In the last chapter of Moveable Feast, Ernest Hemingway warns people doing significant things to avoid seduction by the popular, rich and powerful:
The rich have a sort of pilot fish who goes ahead of them, sometimes a little deaf, sometimes a little blind, but always smelling affable and hesitant ahead of them. The pilot fish talks like this: “Well I don't know. No of course not really. But I like them. I like them both. Yes, by God, Hem; I do like them. I see what you mean but I do like them truly and there’s something damned fine about her.” (He gives her name and pronounces it lovingly.) “No, Hem, don't be silly and don't be difficult. I like them truly. Both of them I swear it. You’ll like him (using his baby-talk nickname) when you know him. I like them both, truly.”
Then you have the rich and nothing is ever as it was again. The pilot fish leaves of course. He is always going somewhere, or coming from somewhere, and he is never around for very long. He enters and leaves politics or the theater in the same way he enters and leaves countries and people’s lives in his early days. He is never caught and he is not caught by the rich. Nothing ever catches him and it is only those who trust him who are caught and killed. He has the irreplaceable early training of the bastard and a latent and long denied love of money. He ends up rich himself, having moved one dollar’s width to the right with every dollar that he made.
These rich loved and trusted him because he was shy, comic, elusive, already in production, and because he was an unerring pilot fish.
When you have two people who love each other, are happy and gay and really good work is being done by one or both of them, people are drawn to them as surely as migrating birds are drawn at night to a powerful beacon. If the two people were as solidly constructed as the beacon there would be little damage except to the birds. Those who attract people by their happiness and their performance are usually inexperienced. They do not know how not to be overrun and how to go away. They do not always learn about the good, the attractive, the charming, the soon-beloved, the generous, the understanding rich who have no bad qualities and who give each day the quality of a festival and who, when they have passed and taken the nourishment they needed, leave everything deader than the roots of any grass Attila’s horses’ hooves have ever scoured.
The rich came led by the pilot fish. A year before they would never have come. There was no certainty then. The work was as good and the happiness was greater but no novel had been written, so they could not be sure. They never wasted their time nor their charm on something that was not sure. Why should they? Picasso was sure and of course had been before they had ever heard of painting. They were very sure of another painter. Many others. But this year they were sure and they had the word from the pilot fish who turned up too so we would not feel that they were outlanders and that I would not be difficult. The pilot fish was our friend of course.
In those days I trusted the pilot fish as I would trust the Corrected Hydrographic Office Sailing Directions for the Mediterranean, say, or the tables in Brown’s Nautical Almanac. Under the charm of these rich I was as trusting and as stupid as a bird dog who wants to go out with any man with a gun, or a trained pig in a circus who has finally found someone who loves and appreciates him for himself alone.
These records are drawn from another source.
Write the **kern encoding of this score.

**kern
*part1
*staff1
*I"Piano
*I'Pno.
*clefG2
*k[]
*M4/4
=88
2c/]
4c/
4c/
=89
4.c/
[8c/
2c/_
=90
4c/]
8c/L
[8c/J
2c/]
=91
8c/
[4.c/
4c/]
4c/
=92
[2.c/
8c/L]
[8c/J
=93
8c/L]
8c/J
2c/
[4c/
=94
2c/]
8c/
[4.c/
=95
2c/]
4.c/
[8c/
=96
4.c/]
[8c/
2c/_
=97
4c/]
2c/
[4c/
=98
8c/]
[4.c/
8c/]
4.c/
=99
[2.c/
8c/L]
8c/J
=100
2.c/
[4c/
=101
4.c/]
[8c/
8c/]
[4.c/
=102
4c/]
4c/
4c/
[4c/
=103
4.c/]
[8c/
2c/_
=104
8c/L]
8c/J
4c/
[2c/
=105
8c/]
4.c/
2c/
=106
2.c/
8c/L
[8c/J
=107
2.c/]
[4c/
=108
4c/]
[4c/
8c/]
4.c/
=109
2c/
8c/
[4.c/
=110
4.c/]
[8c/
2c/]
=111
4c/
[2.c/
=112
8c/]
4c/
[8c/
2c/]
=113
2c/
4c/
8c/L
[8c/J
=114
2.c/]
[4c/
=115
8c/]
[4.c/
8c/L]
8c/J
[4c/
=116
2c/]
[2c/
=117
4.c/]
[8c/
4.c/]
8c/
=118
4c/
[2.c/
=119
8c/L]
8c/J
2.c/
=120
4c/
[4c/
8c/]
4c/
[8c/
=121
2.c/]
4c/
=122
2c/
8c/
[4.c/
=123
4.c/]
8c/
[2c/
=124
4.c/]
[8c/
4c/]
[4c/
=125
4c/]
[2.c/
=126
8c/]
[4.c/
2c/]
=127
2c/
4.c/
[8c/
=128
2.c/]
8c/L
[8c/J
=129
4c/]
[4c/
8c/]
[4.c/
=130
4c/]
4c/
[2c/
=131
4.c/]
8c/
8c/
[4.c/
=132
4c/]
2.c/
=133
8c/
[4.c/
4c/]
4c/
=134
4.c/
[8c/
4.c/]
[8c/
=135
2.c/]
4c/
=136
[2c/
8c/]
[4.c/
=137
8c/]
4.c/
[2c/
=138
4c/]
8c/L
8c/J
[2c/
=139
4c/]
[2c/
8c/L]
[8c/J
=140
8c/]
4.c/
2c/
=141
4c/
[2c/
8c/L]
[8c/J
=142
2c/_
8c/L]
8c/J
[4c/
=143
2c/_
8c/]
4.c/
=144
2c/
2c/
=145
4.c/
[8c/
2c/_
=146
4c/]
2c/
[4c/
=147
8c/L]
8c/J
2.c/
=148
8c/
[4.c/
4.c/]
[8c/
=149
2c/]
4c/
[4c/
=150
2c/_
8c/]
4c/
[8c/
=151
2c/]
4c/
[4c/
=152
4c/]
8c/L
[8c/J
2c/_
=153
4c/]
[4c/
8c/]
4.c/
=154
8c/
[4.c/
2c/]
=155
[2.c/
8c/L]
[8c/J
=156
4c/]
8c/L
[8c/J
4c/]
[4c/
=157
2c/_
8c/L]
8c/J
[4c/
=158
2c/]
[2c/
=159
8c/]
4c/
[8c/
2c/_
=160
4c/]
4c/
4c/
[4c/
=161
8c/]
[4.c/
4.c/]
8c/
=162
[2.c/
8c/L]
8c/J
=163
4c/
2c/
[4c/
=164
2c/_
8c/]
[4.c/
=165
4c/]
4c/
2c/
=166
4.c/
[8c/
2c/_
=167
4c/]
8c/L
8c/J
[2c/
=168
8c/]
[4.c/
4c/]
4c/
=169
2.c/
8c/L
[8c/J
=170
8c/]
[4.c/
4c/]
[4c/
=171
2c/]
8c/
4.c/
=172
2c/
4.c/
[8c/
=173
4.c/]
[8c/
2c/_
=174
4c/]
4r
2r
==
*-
That every day should be a fiesta seemed to me a marvelous discovery. I even read aloud the part of the novel that I had rewritten, which is about as low as a writer can get and much more dangerous for him as a writer than glacier skiing unroped before the full winter snowfall has set over the crevices.
When they said, “It’s great, Ernest. Truly it’s great. You cannot know the thing it has,” I wagged my tail in pleasure and plunged into the fiesta concept of life to see if I could not bring some fine attractive stick back, instead of thinking, “If these bastards like it what is wrong with it?” That was what I would think if I had been functioning as a professional although, if I had been functioning as a professional, I would never have read it to them.